Jangankan pendidikan seks, lingkungan pesantren seringkali memberlakukan sistem yang teramat ketat dalam interaksi dengan lawan jenis. Ya, bukan hal asing, jika masalah seksualitas masih dipandang sangat tabu dan berkonotasi negatif. Padahal, pendidikan seks justru dibutuhkan untuk menghindari bahaya praktek seks bebas.
Rata-rata para santri putri yang belum mengenal alat reproduksi dan seksual mereka dengan baik. Para santri itu percaya, bahwa bila mereka melihat (dan dalam hal ini, Ladies, juga termasuk mempelajari) organ genital mereka secara langsung, maka mata mereka akan minus, mengurangi hafalan, membodohkan akal, tidak konsentrasi belajar, dan seabrek mitos lainnya.

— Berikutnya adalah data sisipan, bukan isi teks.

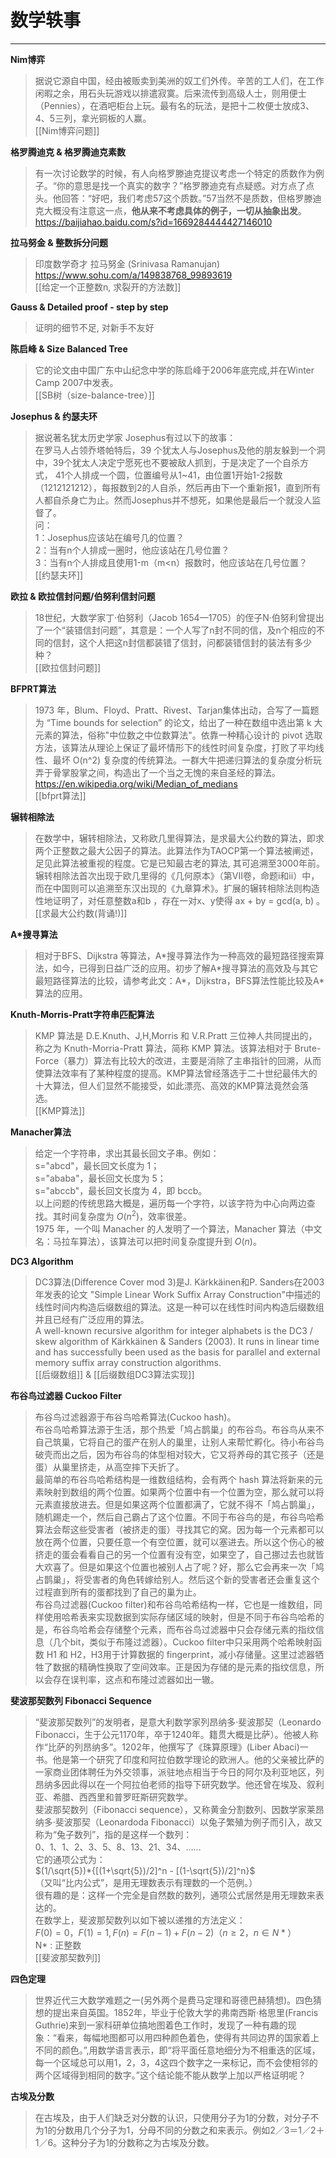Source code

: # 数学轶事
---

**Nim博弈**
>据说它源自中国，经由被贩卖到美洲的奴工们外传。辛苦的工人们，在工作闲暇之余，用石头玩游戏以排遣寂寞。后来流传到高级人士，则用便士（Pennies），在酒吧柜台上玩。最有名的玩法，是把十二枚便士放成3、4、5三列，拿光铜板的人赢。  
>[[Nim博弈问题]]  


**格罗腾迪克 & 格罗腾迪克素数**
>有一次讨论数学的时候，有人向格罗滕迪克提议考虑一个特定的质数作为例子。“你的意思是找一个真实的数字？”格罗滕迪克有点疑惑。对方点了点头。他回答：“好吧，我们考虑57这个质数。”57当然不是质数，但格罗滕迪克大概没有注意这一点，**他从来不考虑具体的例子，一切从抽象出发**。  
>https://baijiahao.baidu.com/s?id=1669284444427146010


**拉马努金 & 整数拆分问题**
> 印度数学奇才 拉马努金 (Srinivasa Ramanujan)
> https://www.sohu.com/a/149838768_99893619  
[[给定一个正整数n, 求裂开的方法数]]

**Gauss & Detailed proof - step by step**
>证明的细节不足, 对新手不友好

<div STYLE="page-break-after: always;"></div>  

**陈启峰 & Size Balanced Tree**
>它的论文由中国广东中山纪念中学的陈启峰于2006年底完成,并在Winter Camp 2007中发表。  
[[SB树（size-balance-tree）]]


**Josephus & 约瑟夫环**
>据说著名犹太历史学家 Josephus有过以下的故事：   
在罗马人占领乔塔帕特后，39 个犹太人与Josephus及他的朋友躲到一个洞中，39个犹太人决定宁愿死也不要被敌人抓到，于是决定了一个自杀方式，
41个人排成一个圆，位置编号从1~41，由位置1开始1-2报数（1212121212），每报数到2的人自杀，然后再由下一个重新报1，直到所有人都自杀身亡为止。然而Josephus并不想死，如果他是最后一个就没人监督了。   
问：   
1：Josephus应该站在编号几的位置？   
2：当有n个人排成一圈时，他应该站在几号位置？   
3：当有n个人排成且使用1-m（m<n）报数时，他应该站在几号位置？   
 [[约瑟夫环]]


**欧拉 & 欧拉信封问题/伯努利信封问题**
> 18世纪，大数学家丁·伯努利（Jacob 1654—1705）的侄子N·伯努利曾提出了一个“装错信封问题”，其意是：一个人写了n封不同的信，及n个相应的不同的信封，这个人把这n封信都装错了信封，问都装错信封的装法有多少种？   
> [[欧拉信封问题]]


**BFPRT算法**
>  1973 年，Blum、Floyd、Pratt、Rivest、Tarjan集体出动，合写了一篇题为 “Time bounds for selection” 的论文，给出了一种在数组中选出第 k 大元素的算法，俗称"中位数之中位数算法"。依靠一种精心设计的 pivot 选取方法，该算法从理论上保证了最坏情形下的线性时间复杂度，打败了平均线性、最坏 O(n^2) 复杂度的传统算法。一群大牛把递归算法的复杂度分析玩弄于骨掌股掌之间，构造出了一个当之无愧的来自圣经的算法。   
https://en.wikipedia.org/wiki/Median_of_medians     
>  [[bfprt算法]]  
<div STYLE="page-break-after: always;"></div>  


**辗转相除法**
>在数学中，辗转相除法，又称欧几里得算法，是求最大公约数的算法，即求两个正整数之最大公因子的算法。此算法作为TAOCP第一个算法被阐述，足见此算法被重视的程度。它是已知最古老的算法, 其可追溯至3000年前。辗转相除法首次出现于欧几里得的《几何原本》（第VII卷，命题i和ii）中，而在中国则可以追溯至东汉出现的《九章算术》。扩展的辗转相除法则构造性地证明了，对任意整数a和b ，存在一对x、y使得 ax + by = gcd(a, b) 。  
>[[求最大公约数(背诵!)]]


**A\*搜寻算法**
> 相对于BFS、Dijkstra 等算法，A\*搜寻算法作为一种高效的最短路径搜索算法，如今，已得到日益广泛的应用。初步了解A\*搜寻算法的高效及与其它最短路径算法的比较，请参考此文：A\*，Dijkstra，BFS算法性能比较及A\*算法的应用。


**Knuth-Morris-Pratt字符串匹配算法**
>KMP 算法是 D.E.Knuth、J,H,Morris 和 V.R.Pratt 三位神人共同提出的，称之为 Knuth-Morria-Pratt 算法，简称 KMP 算法。该算法相对于 Brute-Force（暴力）算法有比较大的改进，主要是消除了主串指针的回溯，从而使算法效率有了某种程度的提高。KMP算法曾经落选于二十世纪最伟大的十大算法，但人们显然不能接受，如此漂亮、高效的KMP算法竟然会落选。   
>[[KMP算法]]

**Manacher算法**
>给定一个字符串，求出其最长回文子串。例如：   
s="abcd"，最长回文长度为 1；   
s="ababa"，最长回文长度为 5；   
s="abccb"，最长回文长度为 4，即 bccb。   
以上问题的传统思路大概是，遍历每一个字符，以该字符为中心向两边查找。其时间复杂度为 $O(n^2)$，效率很差。   
1975 年，一个叫 Manacher 的人发明了一个算法，Manacher 算法（中文名：马拉车算法），该算法可以把时间复杂度提升到 $O(n)$。

**DC3 Algorithm**
> DC3算法(Difference Cover mod 3)是J. Kärkkäinen和P. Sanders在2003年发表的论文 "Simple Linear Work Suffix Array Construction"中描述的线性时间内构造后缀数组的算法。这是一种可以在线性时间内构造后缀数组并且已经有广泛应用的算法。   
> A well-known recursive algorithm for integer alphabets is the DC3 / skew algorithm of Kärkkäinen & Sanders (2003). It runs in linear time and has successfully been used as the basis for parallel and external memory suffix array construction algorithms.  
> [[后缀数组]] & [[后缀数组DC3算法实现]]  


<div STYLE="page-break-after: always;"></div>  

**布谷鸟过滤器 Cuckoo Filter**
>布谷鸟过滤器源于布谷鸟哈希算法(Cuckoo hash)。  
>布谷鸟哈希算法源于生活，那个热爱「鸠占鹊巢」的布谷鸟。布谷鸟从来不自己筑巢，它将自己的蛋产在别人的巢里，让别人来帮忙孵化。待小布谷鸟破壳而出之后，因为布谷鸟的体型相对较大，它又将养母的其它孩子（还是蛋）从巢里挤走，从高空摔下夭折了。   
>最简单的布谷鸟哈希结构是一维数组结构，会有两个 hash 算法将新来的元素映射到数组的两个位置。如果两个位置中有一个位置为空，那么就可以将元素直接放进去。但是如果这两个位置都满了，它就不得不「鸠占鹊巢」，随机踢走一个，然后自己霸占了这个位置。不同于布谷鸟的是，布谷鸟哈希算法会帮这些受害者（被挤走的蛋）寻找其它的窝。因为每一个元素都可以放在两个位置，只要任意一个有空位置，就可以塞进去。所以这个伤心的被挤走的蛋会看看自己的另一个位置有没有空，如果空了，自己挪过去也就皆大欢喜了。但是如果这个位置也被别人占了呢？好，那么它会再来一次「鸠占鹊巢」，将受害者的角色转嫁给别人。然后这个新的受害者还会重复这个过程直到所有的蛋都找到了自己的巢为止。  
>布谷鸟过滤器(Cuckoo filter)和布谷鸟哈希结构一样，它也是一维数组，同样使用哈希表来实现数据到实际存储区域的映射，但是不同于布谷鸟哈希的是，布谷鸟哈希会存储整个元素，而布谷鸟过滤器中只会存储元素的指纹信息（几个bit，类似于布隆过滤器）。Cuckoo filter中只采用两个哈希映射函数 H1 和 H2，H3用于计算数据的 fingerprint，减小存储量。这里过滤器牺牲了数据的精确性换取了空间效率。正是因为存储的是元素的指纹信息，所以会存在误判率，这点和布隆过滤器如出一辙。


**斐波那契数列 Fibonacci Sequence**
>“斐波那契数列”的发明者，是意大利数学家列昂纳多·斐波那契（Leonardo Fibonacci，生于公元1170年，卒于1240年。籍贯大概是比萨）。他被人称作“比萨的列昂纳多”。1202年，他撰写了《珠算原理》(Liber Abaci)一书。他是第一个研究了印度和阿拉伯数学理论的欧洲人。他的父亲被比萨的一家商业团体聘任为外交领事，派驻地点相当于今日的阿尔及利亚地区，列昂纳多因此得以在一个阿拉伯老师的指导下研究数学。他还曾在埃及、叙利亚、希腊、西西里和普罗旺斯研究数学。    
>斐波那契数列（Fibonacci sequence），又称黄金分割数列、因数学家莱昂纳多·斐波那契（Leonardoda Fibonacci）以兔子繁殖为例子而引入，故又称为“兔子数列”，指的是这样一个数列：  
>0、1、1、2、3、5、8、13、21、34、……    
  它的通项公式为：   
  $(1/\sqrt{5})*{[(1+\sqrt{5})/2]^n - [(1-\sqrt{5})/2]^n}$   
  （又叫“比内公式”，是用无理数表示有理数的一个范例。）  
很有趣的是：这样一个完全是自然数的数列，通项公式居然是用无理数来表达的。   
>在数学上，斐波那契数列以如下被以递推的方法定义：  
>$F(0)=0，F(1)=1, F(n)=F(n - 1)+F(n - 2)（n ≥ 2，n ∈ N*）$   
>N* : 正整数    
>[[斐波那契数列]]



<div STYLE="page-break-after: always;"></div>  

**四色定理**
>世界近代三大数学难题之一(另外两个是费马定理和哥德巴赫猜想)。四色猜想的提出来自英国。1852年，毕业于伦敦大学的弗南西斯·格思里(Francis Guthrie)来到一家科研单位搞地图着色工作时，发现了一种有趣的现象：“看来，每幅地图都可以用四种颜色着色，使得有共同边界的国家着上不同的颜色。”,用数学语言表示，即“将平面任意地细分为不相重迭的区域，每一个区域总可以用1，2，3，4这四个数字之一来标记，而不会使相邻的两个区域得到相同的数字。”这个结论能不能从数学上加以严格证明呢？


**古埃及分数**
>在古埃及，由于人们缺乏对分数的认识，只使用分子为1的分数，对分子不为1的分数用几个分子为1，分母不同的分数之和来表示。例如2／3＝1／2＋1／6。这种分子为1的分数称之为古埃及分数。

Para santri itu juga masih percaya bahwa masturbasi bagi perempuan akan menyebabkan kemandulan, dan bagi laki-laki akan mengurangi produktivitas sperma. Padahal, hal ini tidak ada hubungannya sama sekali secara medis.
Pendidikan seks di pesantren masih sebatas pengenalan organ-organ reproduksi, seperti hormon, anatomi rahim, skrotum, dan sejenisnya. Masalah hukum syar’I dan penjabaran mendetail akan organ seksual masih belum memadai, terutama dari segi pembahasan hak dan kesehatan organ.
Padahal, pendidikan seks tidak hanya mencakup tentang pubertas, tumbuhnya bulu, haid, atau boleh tidaknya perempuan melaksanakan kewajiban agama saat haid. Namun secara keseluruhan mencakup apa saja yang masuk dalam reproduksi dan seksualitas serta bagaimana dampaknya jika hal-hal tersebut tidak dipahami secara benar dan mendetail.
Meskipun mengedepankan religiusitas, semua orang berhak atas hak informasi dan pendidikan seksualitas yang sesuai dengan umur serta tingkatan pendidikannya.